# The big picture

![flowchart](images/The%20Big%20Picture.png)

## What is raw audio?

### waveform(Time domain signal)

- waveform and raw audio are not exactly the same things but in speech ML tasks they are used interchangeably.

waveform or raw audio is a 1-D time series.  
each value = air pressure deviation at a moment in time.  
(for understanding only think of it as a really long 1-D array, but it is not an array it is a tensor)

### sampling rate

We need to convert the natural signals into digital ones since the natural waveform has infinite points as it is represented by a line.  
So to represent it in computers feasibly we take discrete values from the natural waveform.  
Now at the rate that we take these **discrete values** or **samples** is called the sampling rate.  

Each value in that tensor we talked about earlier is 1 sample.  

| Sampling Rate | Meaning                 |
| ------------- | ----------------------- |
| 16 kHz        | 16,000 samples / second |
| 44.1 kHz      | CD quality              |
| 48 kHz        | Professional audio      |

Speech ML standard: 16 kHz

Why?
- Human speech mostly lives below 8 kHz
- Nyquist rule: sample ≥ 2× max frequency

- speechbrain assumes 16 kHz sampling rate

## Framing & Windowing

The main question arises why do we need framing?

The problem we encounter while processing speech is that it **quasi-stationary**.  
what that means is that over short intervals (~20-30 ms), speech properties are stable, but over long durations they change.

So to solve this problem we frame the signal.

### Framing

framing means splitting the waveform in short chunks.

| Parameter	        | Typical Value |
| ----------------- | ------------- |
| Frame length      |	25 ms       |
| Frame shift (hop) |	10 ms       |

At 16 kHz:  
25 ms → 400 samples  
10 ms → 160 samples  

Waveform:  |-----------------------------|  
Frames:    [====] [====] [====] [====]  

### Windowing

when we split the audio into frames the edges of the frames are abruptly cut off. This leads to a problem called **Spectral Leakage**.  
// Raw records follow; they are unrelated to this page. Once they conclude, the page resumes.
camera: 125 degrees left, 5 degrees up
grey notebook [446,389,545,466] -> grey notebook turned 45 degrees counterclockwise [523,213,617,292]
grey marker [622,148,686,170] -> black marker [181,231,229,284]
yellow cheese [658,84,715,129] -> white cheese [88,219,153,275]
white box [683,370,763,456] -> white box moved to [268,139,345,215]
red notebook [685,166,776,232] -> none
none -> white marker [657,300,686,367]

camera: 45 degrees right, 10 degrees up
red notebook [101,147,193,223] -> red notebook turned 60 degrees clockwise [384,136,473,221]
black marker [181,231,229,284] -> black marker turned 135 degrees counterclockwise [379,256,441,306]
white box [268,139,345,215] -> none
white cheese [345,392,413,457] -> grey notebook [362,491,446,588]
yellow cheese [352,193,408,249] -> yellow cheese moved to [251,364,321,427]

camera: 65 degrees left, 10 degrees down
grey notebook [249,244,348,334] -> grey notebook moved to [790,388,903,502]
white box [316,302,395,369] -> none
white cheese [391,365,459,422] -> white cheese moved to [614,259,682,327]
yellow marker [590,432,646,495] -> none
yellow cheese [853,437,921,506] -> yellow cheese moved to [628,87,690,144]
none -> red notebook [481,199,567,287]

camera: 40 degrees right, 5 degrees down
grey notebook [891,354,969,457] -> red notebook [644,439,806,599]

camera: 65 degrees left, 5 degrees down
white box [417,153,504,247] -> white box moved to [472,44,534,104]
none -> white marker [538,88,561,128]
Now there are two parts to it, we visualize things in the time domain whereas the computations happen in the frequency domain.  

1. The Intuition (Time Domain): You are looking at how frames sit next to each other in a sequence. If the end of Frame A doesn't match the start of Frame B, you get a physical "click" or "pop" because the speaker diaphragm has to teleport instantly from one position to another.  

2. The Math (Frequency Domain): The Fast Fourier Transform (FFT)—the math used to see frequencies—doesn't know about "other" frames. It only looks at one frame at a time. To do its job, it mathematically "wraps" that frame around a cylinder so the end touches the beginning.  

By applying a window (like a Hamming window), you force both the beginning and the end of the frame to zero.

Now, no matter what the next frame looks like, or how you "wrap" the signal into a circle, the transition is always 0 to 0. The "jump" is gone, and the artifacts disappear.Therefore no spectral leakage anymore.  


Raw frame:     |████████████|  
Windowed:       ▁▂▅████▅▂▁  

Purpose:  
Reduce edge artifacts  
Make frequency analysis cleaner  

- You usually never implement this manually — libraries do it.

## Time Domain vs Frequency domain

### Time Domain (What we started with)

Waveform is in time domain. It is a graph of amplitude over time.  
It captures energy and temporal patterns.  
Examples - Loudness, Silence, Speaking rate, etc.

### Frequency domain (how humans hear)

Apply FFT per frame:  

Waveform → Frames → FFT → Spectrum  

![flowchart](images/signalspectrogram.png)

The above image is an example where a signal is converted from a time domain to a frequency domain.  
In the spectrogram the darkness (in this case ) represents the magnitude or loudness of that frequency, and white places represent the absence of that frequency.